━━━ Excerpted records ━━━

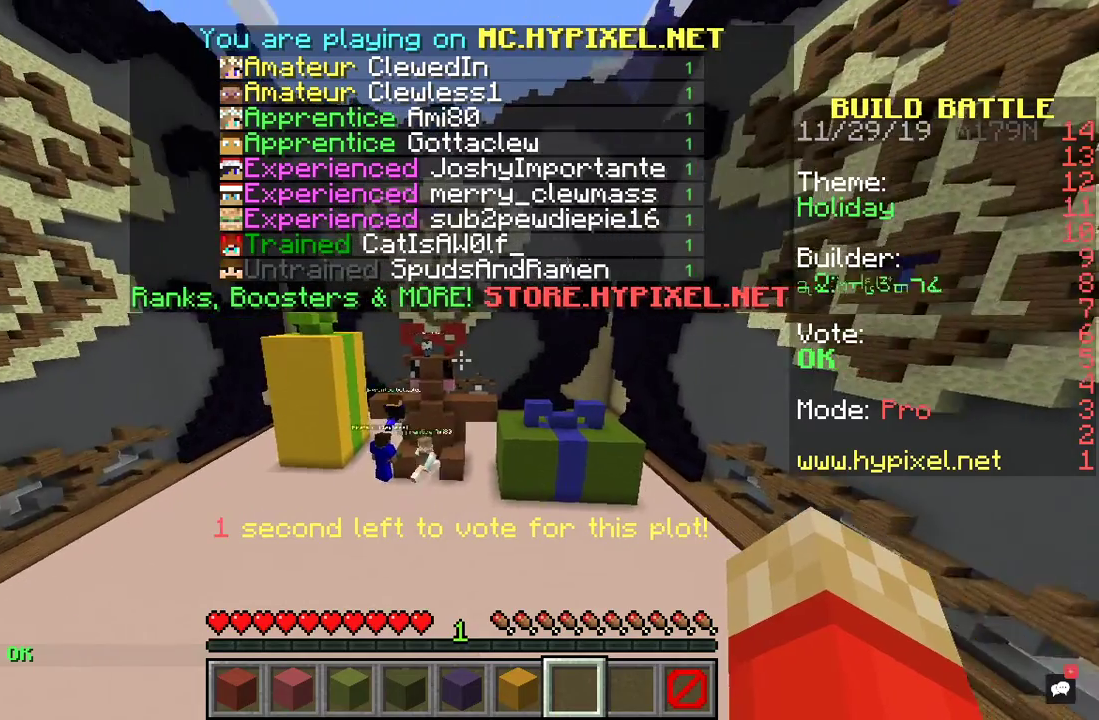
{"keys": ["w"], "mouse": [], "events": [[267, "w", "down"]]}
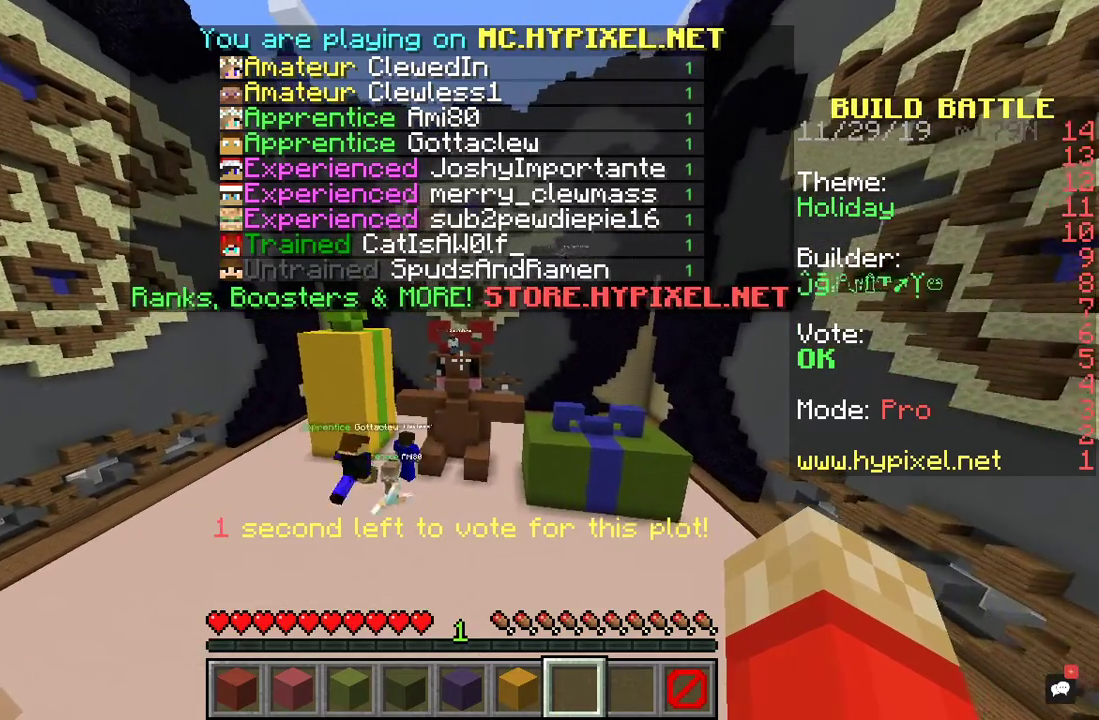
{"keys": [], "mouse": [], "events": [[167, "w", "up"]]}
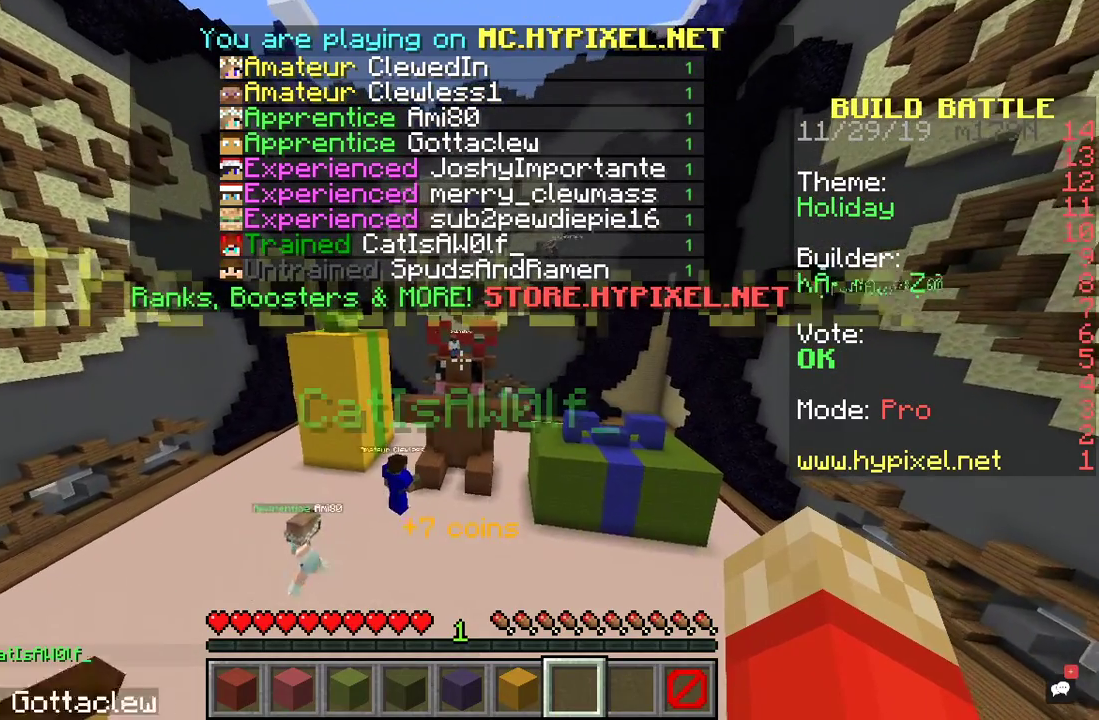
{"keys": [], "mouse": [], "events": []}
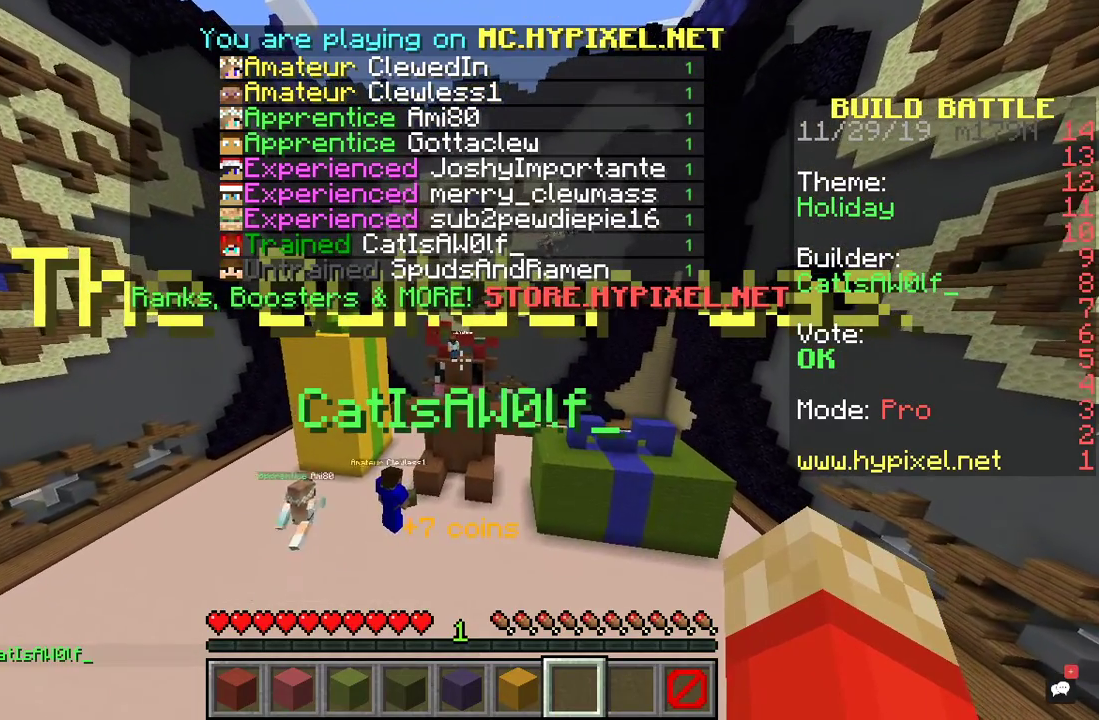
{"keys": [], "mouse": [], "events": []}
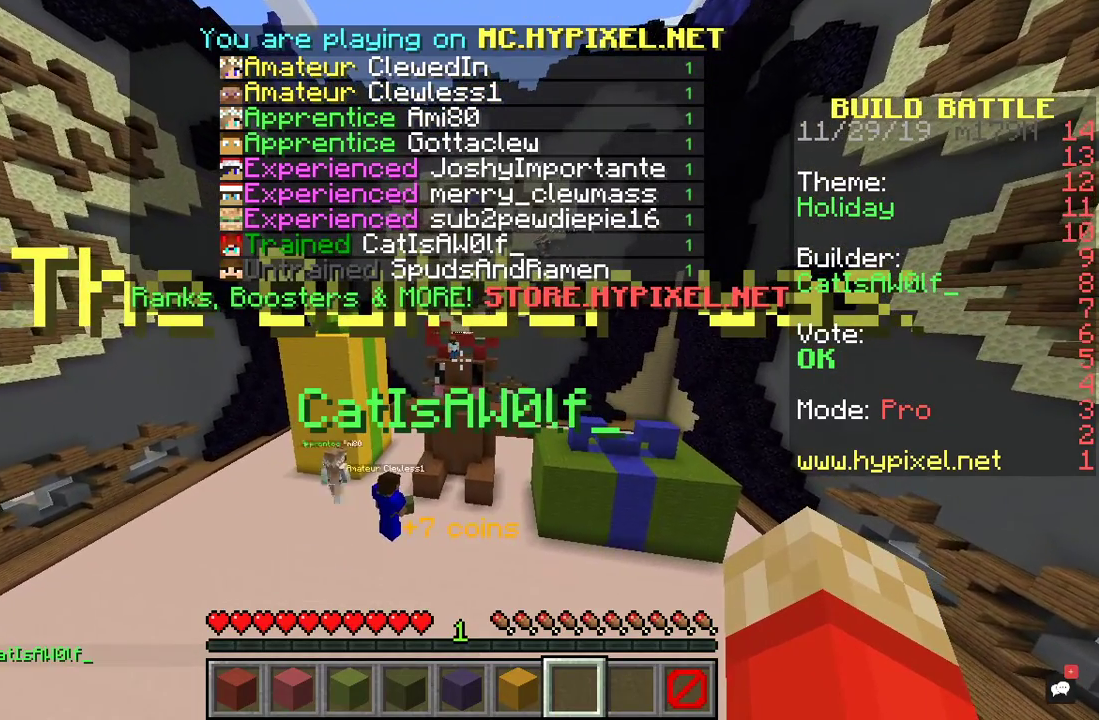
{"keys": [], "mouse": [], "events": []}
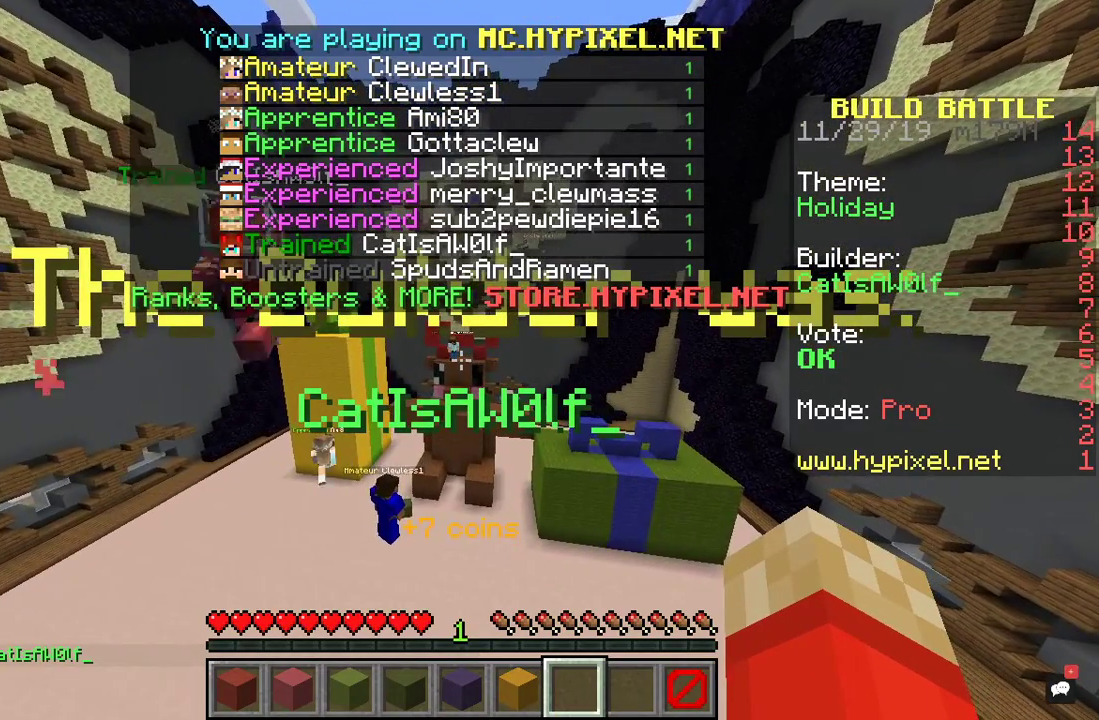
{"keys": ["w"], "mouse": [], "events": [[167, "w", "down"]]}
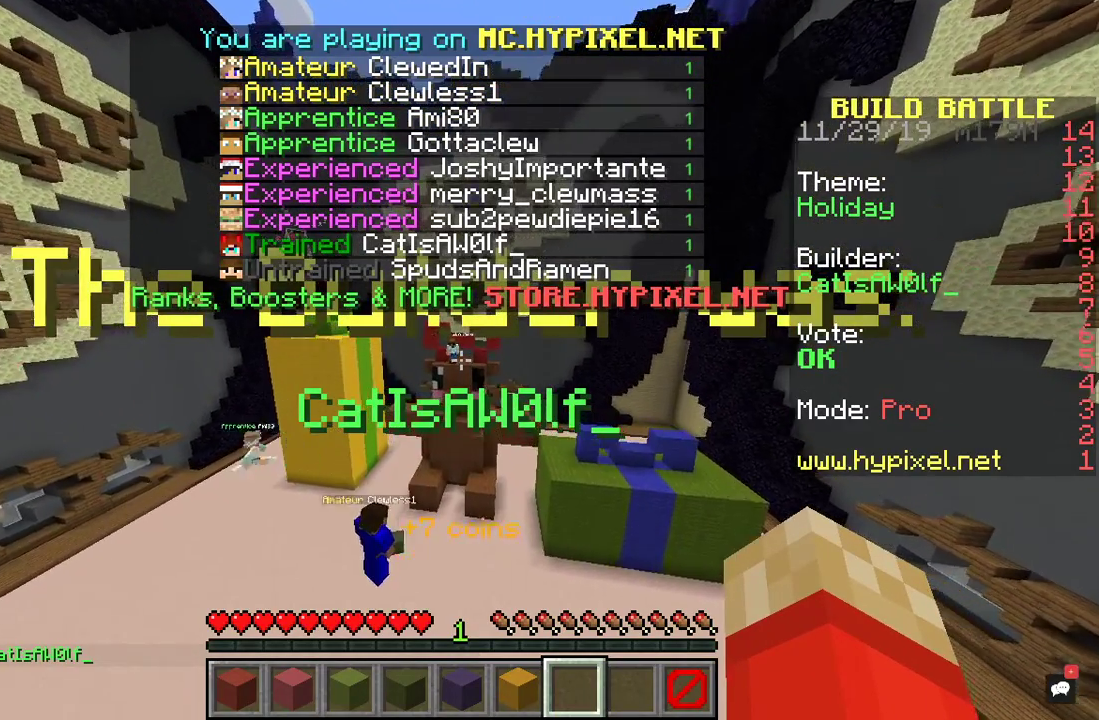
{"keys": ["w"], "mouse": [], "events": []}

━━━

Write out the listing word for word, omitting the pictures it holds.

Expected output ->
{"keys": ["w"], "mouse": [], "events": [[267, "w", "down"]]}
{"keys": [], "mouse": [], "events": [[167, "w", "up"]]}
{"keys": [], "mouse": [], "events": []}
{"keys": [], "mouse": [], "events": []}
{"keys": [], "mouse": [], "events": []}
{"keys": ["w"], "mouse": [], "events": [[167, "w", "down"]]}
{"keys": ["w"], "mouse": [], "events": []}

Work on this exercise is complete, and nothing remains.